The literature on the determinants of Covid-19 contagion is evidently rather recent and does 
not always draw generally accepted conclusions in identifying the factors that may explain the 
differences between territorial areas in the severity of Covid-19 impact (Moosa and Khatatbeh, 
2021). The rate of contagion is a phenomenon that depends on many and varied factors that are 
not easy to interpret and must be analysed considering their spatial component (Cutrini and 
Salvati, 2021). 

To this end, convergence models were used, in which the initial level and growth of observed 
infections in a certain province were related to the level of infections and the relative growth rate 
of all other provinces. This model was implemented for all three waves that occurred in Italy from 
March 2020 to February 2021. The proposed convergence model was constructed by also 
including environmental (Azuma et al, 2020; Copat et al, 2020) and demographic (Goumenou et 
al, 2020) factors as controlling elements of a conditional B-convergence (Truglia, 2021). 

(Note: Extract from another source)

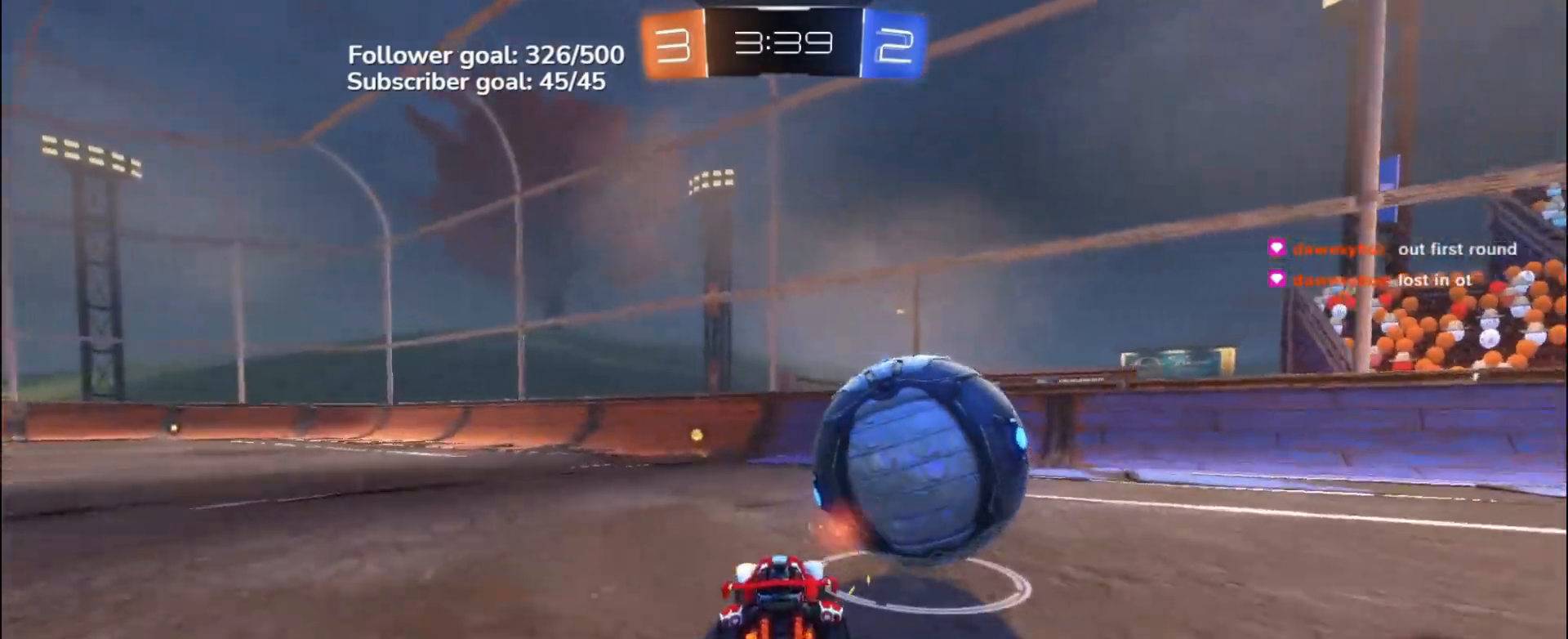
{"buttons": ["R2"], "left_stick": "right", "events": [[67, "B", "down"], [150, "left_stick", "center"], [183, "Y", "down"], [300, "Y", "up"], [350, "B", "up"], [383, "left_stick", "right"]]}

In the literature, spatial regression models have been widely used in many epidemiological 
studies (Guo, G. et al., 2020; Liu, X. et al., 2020; Zhao, et al., 2020). To date, however, only a few 
studies are available that have investigated the close association between sociodemographic and 
environmental determinants and the spatial convergence of Covid-19 infection incidence. 
Therefore, this study aims to address the mentioned research gap. 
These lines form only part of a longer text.